TU‐C‐AUD B‐01: Using the Air/water Interface to Improve the Accuracy of Entrance Dosimetry

Purpose: To improve ionization chamber localization accuracy for depth‐dose measurements used for TPS dose calculation algorithm commissioning and periodic linear accelerator QA. Method and Materials: Ionization chamber depth‐dose scans are set to include points above the water surface, which produces inflections in the depth‐dose curves. Monte Carlo simulations are performed with the EGSnrc Cavity usercode, which simulates the detailed ionization chamber and phantom geometries, and with DOSXYZnrc, which excludes the chamber geometry. The inflection point location in the Cavity simulation with respect to the chamber center quantifies the chamber's absolute location. The difference between the Cavity and DOSXYZnrc depth‐dose results quantifies the ion chamber's effective point of measurement (EPOM) variation as a function of depth. Measurements and simulations are performed for 6 and 18 MV photon beams for multiple field sizes. Measurement results are aligned to the surface position by matching the computed inflection points. Results: The dose inflection point due to the air‐water interface is clearly identifiable in both measurements and calculations. A Cavity simulation at 6 MV with a 10×10 cm 2 field finds that the inflection point occurs when the central electrode is ∼1 mm beneath the water surface. After applying the recommended EPOM shift to Cavity simulation results, the distance‐to‐agreement between the Cavity computed “surface” dose and the DOSXYZnrc dose was >2 mm.

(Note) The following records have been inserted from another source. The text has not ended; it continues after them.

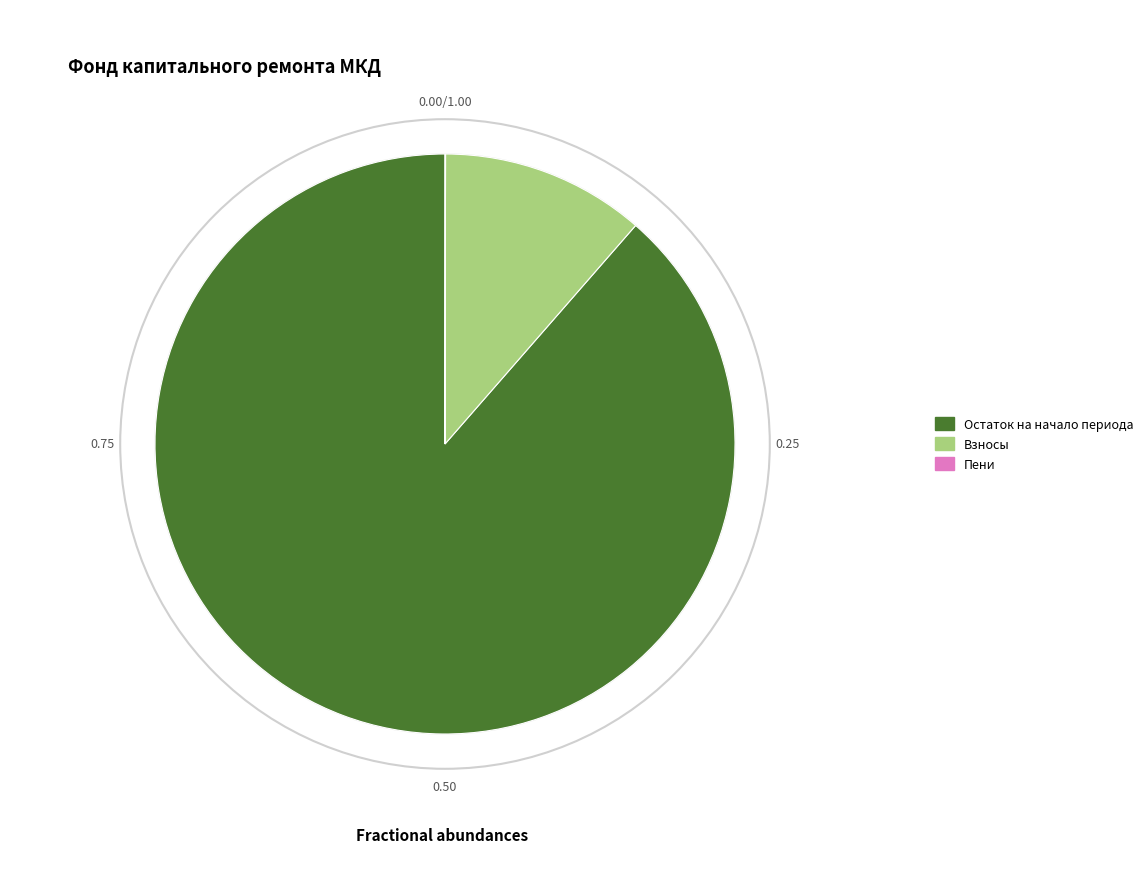

Count the number of slices in the pie.

2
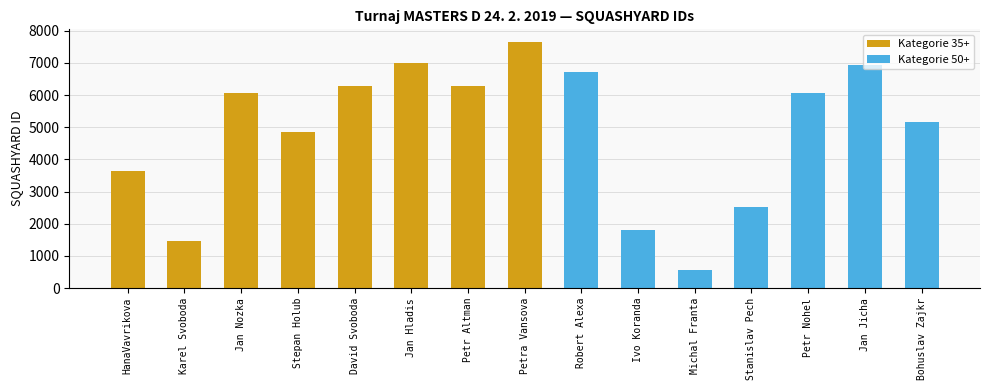

What is the value of the 5th bar from the left?

6291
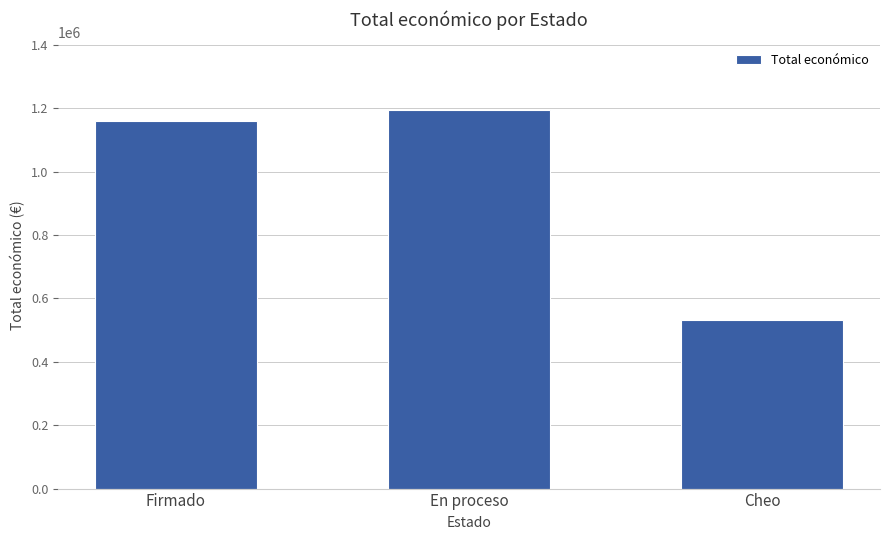

What is the difference between the maximum and second lowest values?

34184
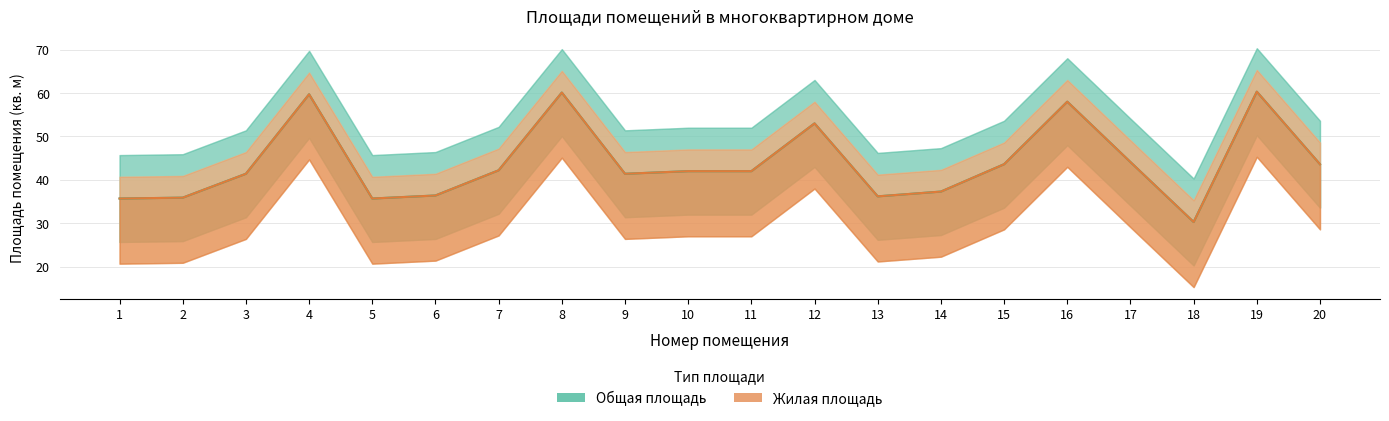

How many lines are shown in the chart?

2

By 1.0 cm depth, the distance‐to‐agreement is negligible. 18 MV simulations yielded discrepancies in the in‐air dose, presumably due to differences in contaminant electrons. Conclusion: The proposed method of conducting depth‐dose measurements is trivial to implement and provides a way to automatically account for, and correct, shifts and/or offsets in initial chamber positioning. This allows for improved matching, not only of measured and calculated data, but also of measured data such as that acquired in periodic QA testing.